Sam has much to live for. His love for Frodo means that he will always do what he can for him, always seek, to the best of his understanding, his best good. And Sam has other longings too. He longs for life itself. You will recall that as they approached the mountain and their water had finally run out that Sam remembered “every brook or stream or fount that he had ever seen, under green willow-shades or twinkling in the sun… He felt the cool mud about his toes as he paddled in the Pool at Bywater with Jolly Cotton and Tom and Nibs, and their sister Rosie.” There is much that Sam would like to go home to, the gentle beauty of the Shire, good friends and Rosie Cotton. Sam would like to be married, to build a home and raise a family. Simple and good desires.

The twentieth century philosopher and theologian, Paul Tillich, spoke about the need, in our age of anxiety about meaninglessness, to find a courage to be. In many ways Frodo is a modern man in search of meaning. His restlessness is growing even before he leaves the Shire and when the Ring goes to the Fire he sees no more purpose to his existence. Sam is, by contrast, a pre-modern man, rooted in a sense of place and a stable society and unafflicted by Frodo’s anxiety. Ultimately, and much to his disappointment, Sam will not be able to heal Frodo, but now amidst the ruin of Mordor, he will do what he can.

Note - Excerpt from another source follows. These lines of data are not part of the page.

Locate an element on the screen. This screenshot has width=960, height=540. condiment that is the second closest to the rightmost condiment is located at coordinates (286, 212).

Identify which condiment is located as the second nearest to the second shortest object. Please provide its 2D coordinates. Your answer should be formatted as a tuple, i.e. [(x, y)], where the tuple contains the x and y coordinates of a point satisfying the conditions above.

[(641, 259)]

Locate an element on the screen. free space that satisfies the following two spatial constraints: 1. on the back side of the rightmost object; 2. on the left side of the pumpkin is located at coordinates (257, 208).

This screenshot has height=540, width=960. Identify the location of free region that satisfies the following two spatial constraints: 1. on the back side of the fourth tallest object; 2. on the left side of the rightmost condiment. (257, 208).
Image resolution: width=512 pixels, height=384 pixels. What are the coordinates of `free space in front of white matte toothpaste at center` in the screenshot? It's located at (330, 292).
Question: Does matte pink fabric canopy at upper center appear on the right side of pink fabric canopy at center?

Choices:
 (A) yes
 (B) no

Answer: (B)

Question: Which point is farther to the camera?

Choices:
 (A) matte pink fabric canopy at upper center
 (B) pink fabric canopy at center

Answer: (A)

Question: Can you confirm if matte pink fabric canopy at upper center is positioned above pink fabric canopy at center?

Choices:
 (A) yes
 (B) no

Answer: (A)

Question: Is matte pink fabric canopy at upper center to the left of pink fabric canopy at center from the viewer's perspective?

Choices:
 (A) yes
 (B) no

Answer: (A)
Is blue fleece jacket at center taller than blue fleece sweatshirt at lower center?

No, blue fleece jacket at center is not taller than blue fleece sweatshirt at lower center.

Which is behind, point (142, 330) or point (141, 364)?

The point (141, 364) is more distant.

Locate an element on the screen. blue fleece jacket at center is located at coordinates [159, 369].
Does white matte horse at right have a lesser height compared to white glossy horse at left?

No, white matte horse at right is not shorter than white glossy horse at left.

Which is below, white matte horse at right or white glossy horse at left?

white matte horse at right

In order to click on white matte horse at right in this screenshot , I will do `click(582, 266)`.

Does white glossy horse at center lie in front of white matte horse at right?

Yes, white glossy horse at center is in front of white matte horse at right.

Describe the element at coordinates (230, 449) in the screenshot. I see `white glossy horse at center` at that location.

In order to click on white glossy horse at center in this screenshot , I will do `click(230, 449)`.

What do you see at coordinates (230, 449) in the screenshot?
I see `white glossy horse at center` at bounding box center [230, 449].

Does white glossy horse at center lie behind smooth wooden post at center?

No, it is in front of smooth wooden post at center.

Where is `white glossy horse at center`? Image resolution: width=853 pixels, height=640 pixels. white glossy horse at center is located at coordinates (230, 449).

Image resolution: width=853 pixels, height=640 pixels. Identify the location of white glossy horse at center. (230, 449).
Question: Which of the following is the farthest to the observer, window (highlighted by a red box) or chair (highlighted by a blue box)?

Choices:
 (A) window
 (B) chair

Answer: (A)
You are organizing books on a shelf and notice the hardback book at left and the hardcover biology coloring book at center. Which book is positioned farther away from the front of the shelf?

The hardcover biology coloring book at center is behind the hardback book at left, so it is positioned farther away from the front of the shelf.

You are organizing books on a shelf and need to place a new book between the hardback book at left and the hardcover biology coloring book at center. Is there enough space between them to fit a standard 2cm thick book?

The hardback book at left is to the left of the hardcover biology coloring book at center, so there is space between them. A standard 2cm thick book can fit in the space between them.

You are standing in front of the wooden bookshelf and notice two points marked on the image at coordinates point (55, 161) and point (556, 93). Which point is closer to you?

And so he gently but firmly leads Frodo away from the Cracks of Doom and down the road that they had taken in their ascent of the mountain until they reach a low ashen hill at the mountain’s foot that, for a brief moment, has become an island in the sea of ruin round about them. He cannot give up and it is his indomitable spirit as well as his love for Frodo that keeps them alive just long enough for Gandalf and Gwaihir to rescue them, performing a kindness for which all Tolkien’s readers have been grateful ever since he first brought us this wonderful story.